• _WHAT TO DO_
Here is a listing. Write it all out again exactly, but not its pictures.

* * *

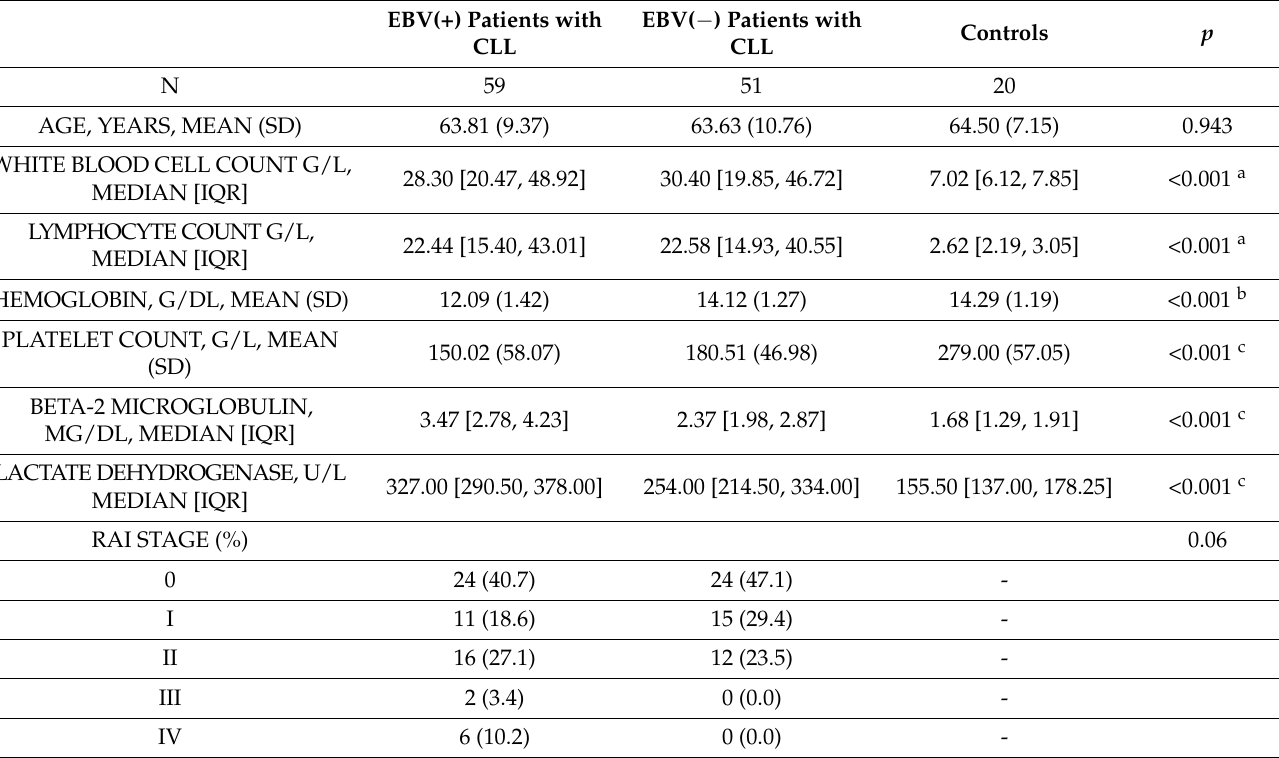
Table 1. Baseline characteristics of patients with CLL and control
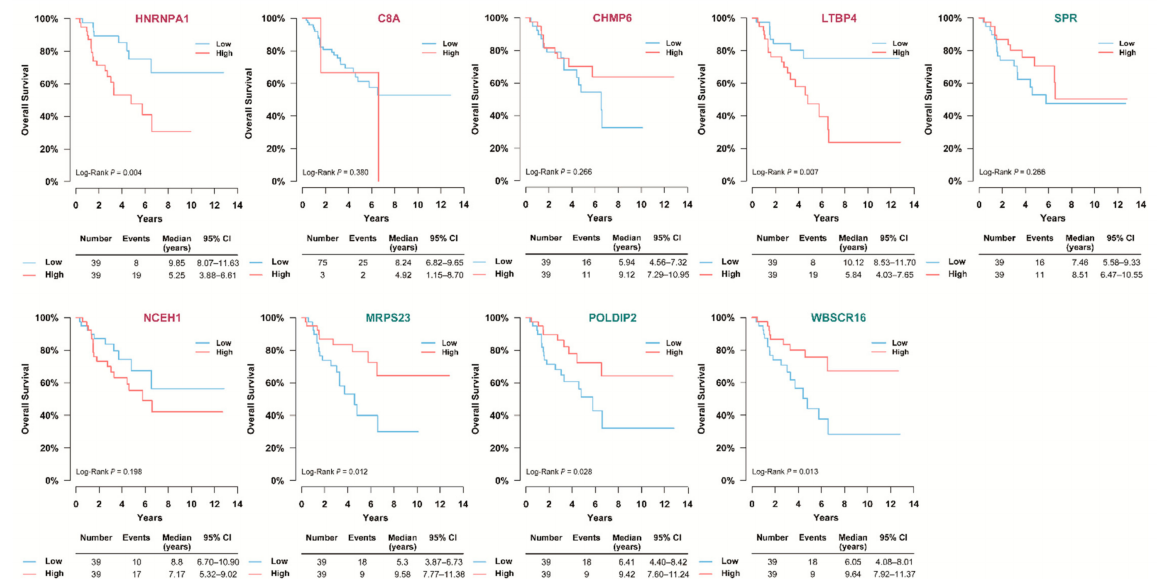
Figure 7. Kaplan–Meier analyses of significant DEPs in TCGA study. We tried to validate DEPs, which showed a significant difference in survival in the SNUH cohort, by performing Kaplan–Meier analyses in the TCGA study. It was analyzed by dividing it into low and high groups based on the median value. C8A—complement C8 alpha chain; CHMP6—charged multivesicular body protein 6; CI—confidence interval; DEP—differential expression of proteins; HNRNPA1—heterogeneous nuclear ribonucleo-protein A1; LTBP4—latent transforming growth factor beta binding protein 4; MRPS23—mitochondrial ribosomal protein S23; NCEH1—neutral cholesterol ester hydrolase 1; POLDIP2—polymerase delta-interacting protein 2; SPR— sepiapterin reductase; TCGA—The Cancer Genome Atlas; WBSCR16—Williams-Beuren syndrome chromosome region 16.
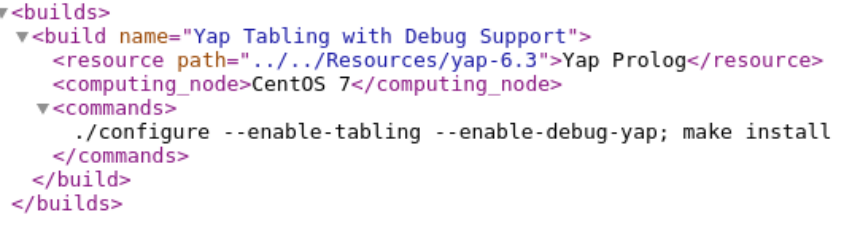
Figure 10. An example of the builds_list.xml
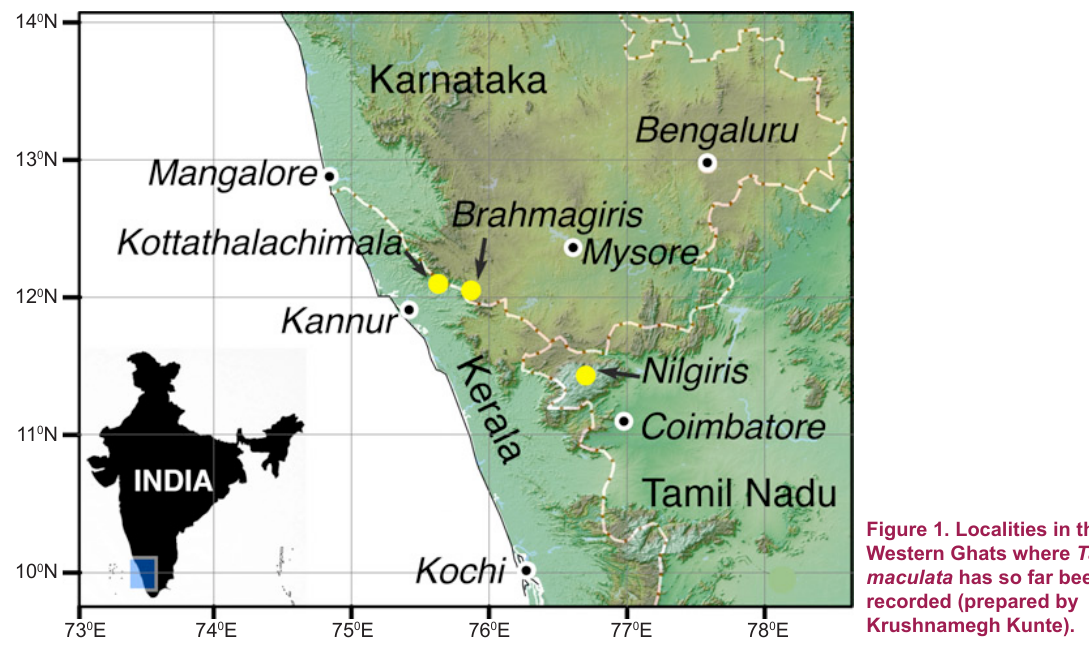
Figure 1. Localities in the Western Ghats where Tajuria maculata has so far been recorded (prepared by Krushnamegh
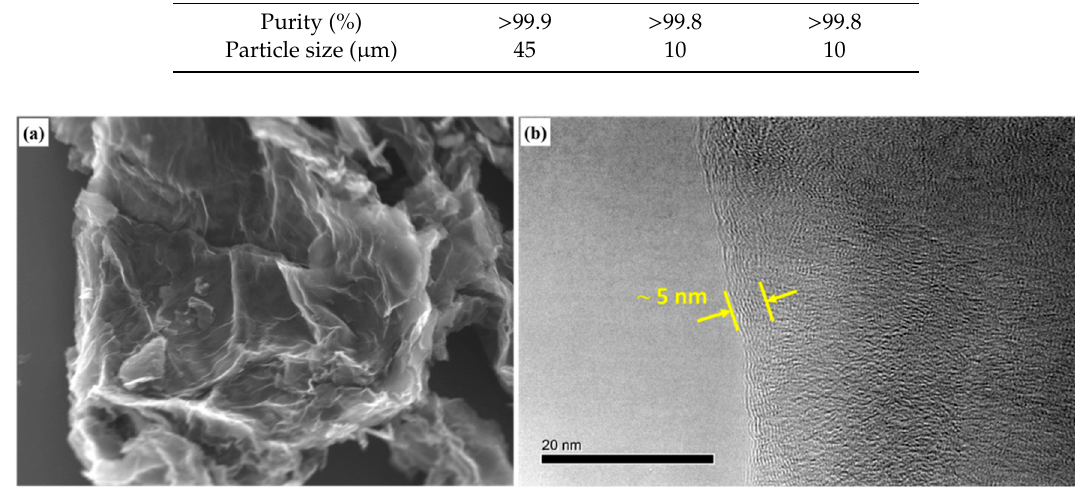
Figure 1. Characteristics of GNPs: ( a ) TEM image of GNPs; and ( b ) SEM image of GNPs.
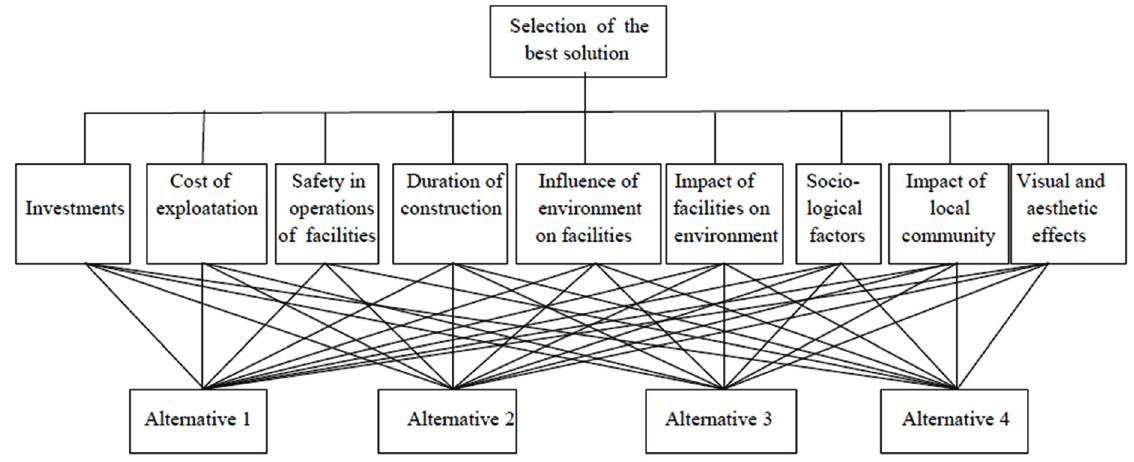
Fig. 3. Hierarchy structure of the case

* * *

• _OUTPUT_
Table 1. Baseline characteristics of patients with CLL and control
Figure 7. Kaplan–Meier analyses of significant DEPs in TCGA study. We tried to validate DEPs, which showed a significant difference in survival in the SNUH cohort, by performing Kaplan–Meier analyses in the TCGA study. It was analyzed by dividing it into low and high groups based on the median value. C8A—complement C8 alpha chain; CHMP6—charged multivesicular body protein 6; CI—confidence interval; DEP—differential expression of proteins; HNRNPA1—heterogeneous nuclear ribonucleo-protein A1; LTBP4—latent transforming growth factor beta binding protein 4; MRPS23—mitochondrial ribosomal protein S23; NCEH1—neutral cholesterol ester hydrolase 1; POLDIP2—polymerase delta-interacting protein 2; SPR— sepiapterin reductase; TCGA—The Cancer Genome Atlas; WBSCR16—Williams-Beuren syndrome chromosome region 16.
Figure 10. An example of the builds_list.xml
Figure 1. Localities in the Western Ghats where Tajuria maculata has so far been recorded (prepared by Krushnamegh
Figure 1. Characteristics of GNPs: ( a ) TEM image of GNPs; and ( b ) SEM image of GNPs.
Fig. 3. Hierarchy structure of the case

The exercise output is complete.